Baidu currently makes most of its income from desktop-based search advertising and has lagged peers such as Tencent Holdings Ltd in capitalising on the popularity of mobile internet in China, the world's largest market for smartphones.
It sees real-time, location-based technology as a way to boost advertising revenues from the rise of e-commerce in China, where government data shows more people now access the internet via a mobile device than a personal computer.
"In the mobile era consumer behavior is changing, and the mobile Internet has given us new businesses and opportunities," said Robin Li, Baidu's chief executive, during the launch of the Baidu Connect service.
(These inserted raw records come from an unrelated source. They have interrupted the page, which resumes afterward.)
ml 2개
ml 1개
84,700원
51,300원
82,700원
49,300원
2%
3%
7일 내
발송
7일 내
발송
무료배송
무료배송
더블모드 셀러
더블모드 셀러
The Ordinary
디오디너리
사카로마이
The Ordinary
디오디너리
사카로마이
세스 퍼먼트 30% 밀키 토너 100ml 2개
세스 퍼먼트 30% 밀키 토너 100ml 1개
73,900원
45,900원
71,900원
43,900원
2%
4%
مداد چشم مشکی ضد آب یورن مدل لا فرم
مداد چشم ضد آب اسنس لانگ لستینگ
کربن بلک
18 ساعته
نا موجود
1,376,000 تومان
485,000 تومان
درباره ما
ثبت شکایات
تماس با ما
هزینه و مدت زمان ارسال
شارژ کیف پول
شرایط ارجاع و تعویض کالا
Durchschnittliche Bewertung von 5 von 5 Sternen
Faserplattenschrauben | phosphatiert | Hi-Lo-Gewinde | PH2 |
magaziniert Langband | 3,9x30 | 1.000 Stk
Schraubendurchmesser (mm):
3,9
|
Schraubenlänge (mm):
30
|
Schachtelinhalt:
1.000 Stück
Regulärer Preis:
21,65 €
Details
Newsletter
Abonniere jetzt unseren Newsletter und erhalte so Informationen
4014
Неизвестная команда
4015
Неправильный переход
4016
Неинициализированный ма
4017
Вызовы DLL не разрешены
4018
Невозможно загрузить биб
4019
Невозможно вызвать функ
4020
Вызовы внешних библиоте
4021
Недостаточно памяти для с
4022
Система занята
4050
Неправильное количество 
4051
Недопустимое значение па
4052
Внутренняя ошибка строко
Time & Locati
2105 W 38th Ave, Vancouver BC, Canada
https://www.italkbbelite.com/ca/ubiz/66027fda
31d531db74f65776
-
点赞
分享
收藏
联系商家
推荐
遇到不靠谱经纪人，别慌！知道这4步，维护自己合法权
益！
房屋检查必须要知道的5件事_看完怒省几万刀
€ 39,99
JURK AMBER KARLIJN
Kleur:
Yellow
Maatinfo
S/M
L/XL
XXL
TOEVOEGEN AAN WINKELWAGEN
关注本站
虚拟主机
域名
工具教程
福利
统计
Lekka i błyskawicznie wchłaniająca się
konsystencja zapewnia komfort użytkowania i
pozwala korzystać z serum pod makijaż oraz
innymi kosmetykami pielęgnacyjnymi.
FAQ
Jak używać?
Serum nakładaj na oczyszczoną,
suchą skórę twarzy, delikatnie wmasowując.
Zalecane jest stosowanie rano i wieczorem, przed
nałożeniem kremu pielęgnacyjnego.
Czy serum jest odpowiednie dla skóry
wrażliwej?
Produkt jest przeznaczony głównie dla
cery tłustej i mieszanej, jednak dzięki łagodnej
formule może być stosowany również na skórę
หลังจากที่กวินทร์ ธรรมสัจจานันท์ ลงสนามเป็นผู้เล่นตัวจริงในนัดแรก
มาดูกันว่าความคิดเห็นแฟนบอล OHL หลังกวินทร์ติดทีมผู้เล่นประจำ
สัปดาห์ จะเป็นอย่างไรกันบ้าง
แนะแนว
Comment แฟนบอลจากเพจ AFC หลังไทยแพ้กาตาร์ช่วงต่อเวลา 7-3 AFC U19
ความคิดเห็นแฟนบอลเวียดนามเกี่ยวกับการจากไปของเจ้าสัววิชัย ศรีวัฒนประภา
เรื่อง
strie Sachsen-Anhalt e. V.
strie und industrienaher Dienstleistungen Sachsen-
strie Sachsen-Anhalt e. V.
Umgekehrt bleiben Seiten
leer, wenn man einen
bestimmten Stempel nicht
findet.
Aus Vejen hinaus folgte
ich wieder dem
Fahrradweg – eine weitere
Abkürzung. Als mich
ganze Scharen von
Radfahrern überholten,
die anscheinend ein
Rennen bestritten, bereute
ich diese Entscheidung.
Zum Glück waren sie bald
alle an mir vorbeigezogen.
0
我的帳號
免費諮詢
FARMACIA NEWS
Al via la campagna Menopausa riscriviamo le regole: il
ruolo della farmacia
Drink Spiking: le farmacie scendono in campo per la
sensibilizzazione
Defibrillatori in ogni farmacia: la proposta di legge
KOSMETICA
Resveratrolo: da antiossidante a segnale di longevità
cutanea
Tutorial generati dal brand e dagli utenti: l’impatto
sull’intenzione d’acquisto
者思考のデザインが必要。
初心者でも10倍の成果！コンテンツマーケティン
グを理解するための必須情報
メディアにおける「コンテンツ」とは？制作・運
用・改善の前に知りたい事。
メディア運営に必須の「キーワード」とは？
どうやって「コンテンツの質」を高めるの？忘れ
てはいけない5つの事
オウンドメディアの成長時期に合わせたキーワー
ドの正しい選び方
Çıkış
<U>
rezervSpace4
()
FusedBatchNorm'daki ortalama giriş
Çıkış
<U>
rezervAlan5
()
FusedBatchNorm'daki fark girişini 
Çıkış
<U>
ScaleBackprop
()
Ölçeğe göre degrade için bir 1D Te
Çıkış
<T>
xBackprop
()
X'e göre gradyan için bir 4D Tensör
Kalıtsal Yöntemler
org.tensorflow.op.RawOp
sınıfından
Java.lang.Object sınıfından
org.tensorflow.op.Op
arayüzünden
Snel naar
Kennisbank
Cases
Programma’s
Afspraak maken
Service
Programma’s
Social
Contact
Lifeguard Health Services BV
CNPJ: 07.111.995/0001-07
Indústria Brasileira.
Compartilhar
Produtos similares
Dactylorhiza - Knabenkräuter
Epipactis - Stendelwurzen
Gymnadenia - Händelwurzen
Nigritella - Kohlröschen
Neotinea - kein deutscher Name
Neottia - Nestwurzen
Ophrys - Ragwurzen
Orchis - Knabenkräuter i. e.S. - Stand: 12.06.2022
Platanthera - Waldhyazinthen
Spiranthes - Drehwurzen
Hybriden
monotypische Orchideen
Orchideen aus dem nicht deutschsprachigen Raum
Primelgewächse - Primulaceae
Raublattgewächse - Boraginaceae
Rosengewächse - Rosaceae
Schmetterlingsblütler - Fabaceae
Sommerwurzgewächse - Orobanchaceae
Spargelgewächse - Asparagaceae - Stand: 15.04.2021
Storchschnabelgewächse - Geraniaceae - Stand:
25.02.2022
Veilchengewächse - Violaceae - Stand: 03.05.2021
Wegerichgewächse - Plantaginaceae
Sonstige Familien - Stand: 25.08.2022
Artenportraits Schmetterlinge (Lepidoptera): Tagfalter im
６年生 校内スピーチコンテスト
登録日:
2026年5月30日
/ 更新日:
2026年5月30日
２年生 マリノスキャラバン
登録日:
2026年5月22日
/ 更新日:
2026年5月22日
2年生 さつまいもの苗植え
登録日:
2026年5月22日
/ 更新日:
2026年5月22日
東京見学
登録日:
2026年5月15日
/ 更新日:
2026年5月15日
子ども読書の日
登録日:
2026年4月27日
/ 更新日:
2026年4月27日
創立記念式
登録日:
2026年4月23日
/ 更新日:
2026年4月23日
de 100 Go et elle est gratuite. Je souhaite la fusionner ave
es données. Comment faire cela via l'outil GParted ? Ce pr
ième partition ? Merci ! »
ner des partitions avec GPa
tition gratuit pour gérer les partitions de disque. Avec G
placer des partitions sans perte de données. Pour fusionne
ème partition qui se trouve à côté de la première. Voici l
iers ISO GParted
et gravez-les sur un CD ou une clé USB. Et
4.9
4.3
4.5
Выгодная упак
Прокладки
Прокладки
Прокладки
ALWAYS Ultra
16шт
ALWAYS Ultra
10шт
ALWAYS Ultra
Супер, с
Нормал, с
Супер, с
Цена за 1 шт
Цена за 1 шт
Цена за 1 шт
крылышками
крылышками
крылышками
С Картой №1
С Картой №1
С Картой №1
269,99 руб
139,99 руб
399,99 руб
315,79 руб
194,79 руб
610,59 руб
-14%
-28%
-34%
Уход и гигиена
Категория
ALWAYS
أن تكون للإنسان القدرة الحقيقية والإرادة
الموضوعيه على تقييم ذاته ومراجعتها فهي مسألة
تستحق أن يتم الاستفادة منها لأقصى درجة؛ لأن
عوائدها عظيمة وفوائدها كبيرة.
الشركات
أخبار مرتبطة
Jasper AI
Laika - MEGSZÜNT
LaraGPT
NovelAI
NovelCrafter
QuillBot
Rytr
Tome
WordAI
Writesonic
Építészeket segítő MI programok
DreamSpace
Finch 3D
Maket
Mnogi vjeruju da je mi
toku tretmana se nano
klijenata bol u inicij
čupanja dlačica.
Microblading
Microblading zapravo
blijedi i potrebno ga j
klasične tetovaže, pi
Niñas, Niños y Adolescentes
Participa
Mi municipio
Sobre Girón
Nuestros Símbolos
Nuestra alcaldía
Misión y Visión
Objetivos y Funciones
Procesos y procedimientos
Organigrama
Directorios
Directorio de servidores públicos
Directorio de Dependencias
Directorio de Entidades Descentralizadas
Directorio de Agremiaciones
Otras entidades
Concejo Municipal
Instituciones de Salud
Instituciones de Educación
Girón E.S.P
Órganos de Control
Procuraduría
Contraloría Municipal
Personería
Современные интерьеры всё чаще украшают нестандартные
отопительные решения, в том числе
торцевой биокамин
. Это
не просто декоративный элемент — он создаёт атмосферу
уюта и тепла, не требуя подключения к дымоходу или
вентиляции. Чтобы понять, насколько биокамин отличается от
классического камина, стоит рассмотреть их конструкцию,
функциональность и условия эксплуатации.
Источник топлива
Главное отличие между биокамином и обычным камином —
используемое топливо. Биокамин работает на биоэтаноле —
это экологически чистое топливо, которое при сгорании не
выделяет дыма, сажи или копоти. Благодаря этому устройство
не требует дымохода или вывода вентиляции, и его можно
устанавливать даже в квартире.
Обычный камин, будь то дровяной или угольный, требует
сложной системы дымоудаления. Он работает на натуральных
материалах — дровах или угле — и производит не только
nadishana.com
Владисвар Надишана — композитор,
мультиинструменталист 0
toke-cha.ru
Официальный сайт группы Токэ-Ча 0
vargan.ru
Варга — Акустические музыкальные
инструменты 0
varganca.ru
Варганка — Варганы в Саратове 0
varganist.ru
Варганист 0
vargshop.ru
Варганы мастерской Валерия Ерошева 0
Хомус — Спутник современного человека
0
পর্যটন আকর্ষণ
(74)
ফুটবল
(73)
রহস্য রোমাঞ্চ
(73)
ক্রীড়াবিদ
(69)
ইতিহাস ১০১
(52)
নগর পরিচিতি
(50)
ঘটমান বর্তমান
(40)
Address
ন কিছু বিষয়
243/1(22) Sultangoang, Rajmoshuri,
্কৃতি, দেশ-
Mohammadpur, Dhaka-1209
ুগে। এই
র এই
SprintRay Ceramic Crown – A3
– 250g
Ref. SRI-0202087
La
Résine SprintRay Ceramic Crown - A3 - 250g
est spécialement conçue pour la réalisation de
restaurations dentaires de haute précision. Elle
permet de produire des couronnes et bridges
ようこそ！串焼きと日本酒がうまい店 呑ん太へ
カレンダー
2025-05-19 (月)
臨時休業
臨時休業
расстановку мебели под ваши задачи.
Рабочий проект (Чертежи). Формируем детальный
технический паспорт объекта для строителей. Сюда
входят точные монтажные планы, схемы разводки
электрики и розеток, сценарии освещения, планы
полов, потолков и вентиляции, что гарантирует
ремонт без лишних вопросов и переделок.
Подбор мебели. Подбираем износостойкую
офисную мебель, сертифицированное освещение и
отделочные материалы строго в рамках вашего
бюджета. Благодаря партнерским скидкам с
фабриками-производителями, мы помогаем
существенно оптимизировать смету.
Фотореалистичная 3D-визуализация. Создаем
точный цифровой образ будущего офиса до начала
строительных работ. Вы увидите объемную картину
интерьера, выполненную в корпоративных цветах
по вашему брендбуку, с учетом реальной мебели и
The service offers toolkits for merchants and software developers to build online-to-offline (O2O) applications, which seek to attract potential customers to nearby shops and restaurants via promotions and ads displayed on smartphones.
Baidu also said it had recently bought a $10 million minority stake in IndoorAtlas, a company that offers a special technology that allows smartphone users' positions to be tracked inside buildings, which is often difficult due to the metal used in structures.
Baidu's push into location-based services and O2O puts it increasingly at odds with Alibaba Group Holding Ltd, China's biggest e-commerce company, and Tencent.
Last week, Baidu announced a 5 billion yuan ($813 million) tie-up with Beijing-based conglomerate Dalian Wanda Group and Tencent to provide O2O services inside Wanda's commercial developments.
Like other tech firms, Baidu is also branching out into wearables. On Wednesday, it demonstrated its Baidu Eye, which uses a camera to scan objects and then synchs with a smartphone.